Capitalization tables (Cap tables) are among the most important documents every entrepreneur should understand. This misleadingly simple document, which looks like a standard spreadsheet, lays out who the stakeholders are in a company and how many shares each person owns.

However, this simplification does not do justice to the complexity that cap table management entails. As a company grows, more people will jump on board and the ownership will get increasingly complex. Each new investor and significant employee will want a piece of the upside - i.e. to get on your cap table.

Investors will want to understand who is already on your cap table, and more importantly, you will want to know how your ownership will be affected by the new sailor that just jumped aboard. This story - and more -- is all told by your cap table. Besides this, your cap table includes drafting and signing legal documents; recording transactions; communicating with shareholders; and complying with regulations.

When I founded my company Fundacity, I encountered firsthand many of the expected pain points in using a simple DIY Excel sheet to manage our cap table. I had a co-founder, an option pool and three family, friends and fools (FFF) investors before raising our first seed financing from an early-stage fund.

More From Entrepreneur.com

Related: Deal or No Deal? Here Are 7 Ways Due Diligence Can Help Before a Final Commitment.

Using our amateur Excel sheet, it was challenging to negotiate the investment and fully understand the dilutive effect of the new financing round on existing shareholders. We were essentially flying blind into the negotiation. Fixing our broken cap table cost us $5,000 in legal fees - not to mention the stress of reconstructing past transactions in order to rebuild the integrity of the cap table.

Unfortunately, we continued to maintain our cap table internally, and when it came time to sell Fundacity, neither us nor the opposing counsel, relied on our Excel sheet, and a new audit was required.

This time the fees were much steeper.
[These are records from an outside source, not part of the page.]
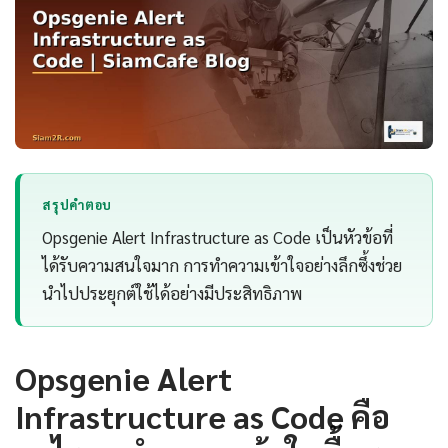
สรุปคำตอบ
Opsgenie Alert Infrastructure as Code เป็นหัวข้อที่
ได้รับความสนใจมาก การทำความเข้าใจอย่างลึกซึ้งช่วย
นำไปประยุกต์ใช้ได้อย่างมีประสิทธิภาพ
Opsgenie Alert
Infrastructure as Code คือ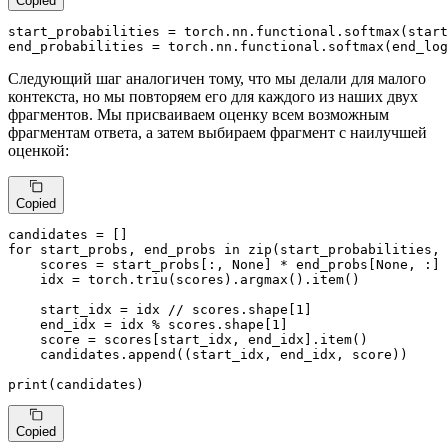
Copied
start_probabilities = torch.nn.functional.softmax(start
end_probabilities = torch.nn.functional.softmax(end_log
Следующий шаг аналогичен тому, что мы делали для малого
контекста, но мы повторяем его для каждого из наших двух
фрагментов. Мы присваиваем оценку всем возможным
фрагментам ответа, а затем выбираем фрагмент с наилучшей
оценкой:
Copied
for
 start_probs, end_probs 
in
zip
(start_probabilities, 
    scores = start_probs[:, 
None
] * end_probs[
None
, :]

    idx = torch.triu(scores).argmax().item()

    start_idx = idx // scores.shape[
1
]

    end_idx = idx % scores.shape[
1
]

    score = scores[start_idx, end_idx].item()

    candidates.append((start_idx, end_idx, score))

print
(candidates)
Copied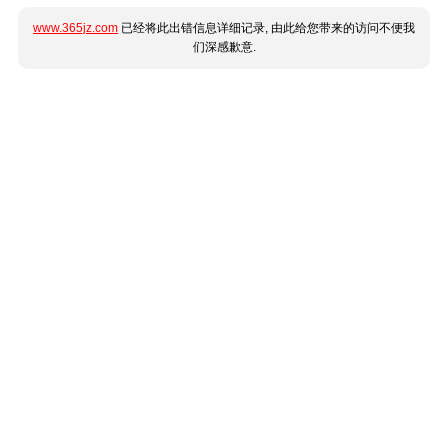
www.365jz.com
已经将此出错信息详细记录, 由此给您带来的访问不便我
们深感歉意.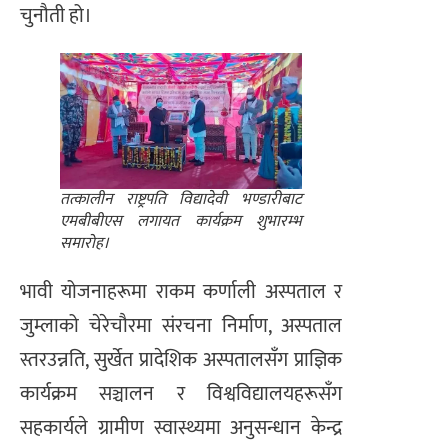
चुनौती हो।
तत्कालीन राष्ट्रपति विद्यादेवी भण्डारीबाट
एमबीबीएस लगायत कार्यक्रम शुभारम्भ
समारोह।
भावी योजनाहरूमा राकम कर्णाली अस्पताल र
जुम्लाको चेरेचौरमा संरचना निर्माण, अस्पताल
स्तरउन्नति, सुर्खेत प्रादेशिक अस्पतालसँग प्राज्ञिक
कार्यक्रम सञ्चालन र विश्वविद्यालयहरूसँग
सहकार्यले ग्रामीण स्वास्थ्यमा अनुसन्धान केन्द्र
Both parties had to look at every shareholder agreement, option agreement and convertible note. It created additional work, costs and stress at a time when we could least afford it. The lesson was clear: when it comes time for another fundraising round or exit, the last thing anyone wants is a lawsuit or a lengthy exercise in due diligence.

Related: 6 Tips for Successfully Splitting Equity in Your Startup

These 12 rules will save founders from costly mistakes during hiring, fundraising and acquisitions.

  1. Incorporate your startup in the appropriate jurisdiction.
  2. Create an Equity Incentive Plan to compensate your advisors, employees and partners with the most valuable asset that you hold - your equity.
  3. Pick an easy to use participatory platform that allows you to collaborate with a counterparty to verify every transaction. Cap table errors are a natural side effect of a manually recorded ledger without counterparty verification. Every stock certificate, option grant, exercise, transfer or convertible note issue is a transaction that updates the cap table.
  4. Record convertible notes. Convertible notes are rarely recorded in a cap table, but staying on top of this will save you time, expenses and unpleasant surprises when you raise a conversion triggering equity round.
  5. Keep track of stock options and vesting schedules. Typically, options to buy stock will vest over time, so you need to keep track of how many shares have vested for every option grant. Company employees and your fellow founders will be grateful to have clarity over this.
  6. Record basic share information such as who the shareholders are, how many shares they have and what percentage of the company they own.
  7. Start a central repository. Having a central repository for legal documents and shareholder reporting helps avoid lost documents, conflicting records and makes it easy for everyone to access information when needed. During a legal due diligence process this can save you days of work and stress.
  8. Keep everyone on the same page by sharing your cap table regularly. Specifically make sure that the relevant parties agree on the accuracy of this information, and that they are able to see an audit log of all changes to the cap table. The last thing you need is an internal dispute during a financing event.
  9. Don’t overcomplicate your cap table. It should be easy to read and understand with supporting documents and commentary where necessary to make the information self-explanatory.
  10. Don’t turn the responsibility for maintaining the cap table over to someone without clearly defining this role. Ultimately, the founder is responsible for all aspects of the business.
  11. Never lose track of your shareholders’ information. Make it is clear to investors and employees that they must inform you of a change of address. Losing information can cause major delays in a merger or IPO situation and could jeopardize the deal entirely.
  12. Lastly, don't succumb to creating an inaccurate cap table with the intention of fixing it later. The problems will only compound, and fixing it later will be much more costly and difficult to manage.

An entrepreneur, who can stay on top of these 12 rules, will be well positioned throughout negotiations, and stakeholders can rest assured their shares are being accurately managed. While it may seem overwhelming, the good news is that there are platforms out there, like Gust Equity Management, which can help you easily build and accurately keep track of your cap table.

Related: What People Don't Tell Entrepreneurs About Investors

It’s important not to let your cap table run out of control and become a roadblock for you to close a deal in the future. Equally, don’t let cap table management be a complex daily task. Find a process that works for you and is easy to manage so you can focus on what matters most - building and scaling your business.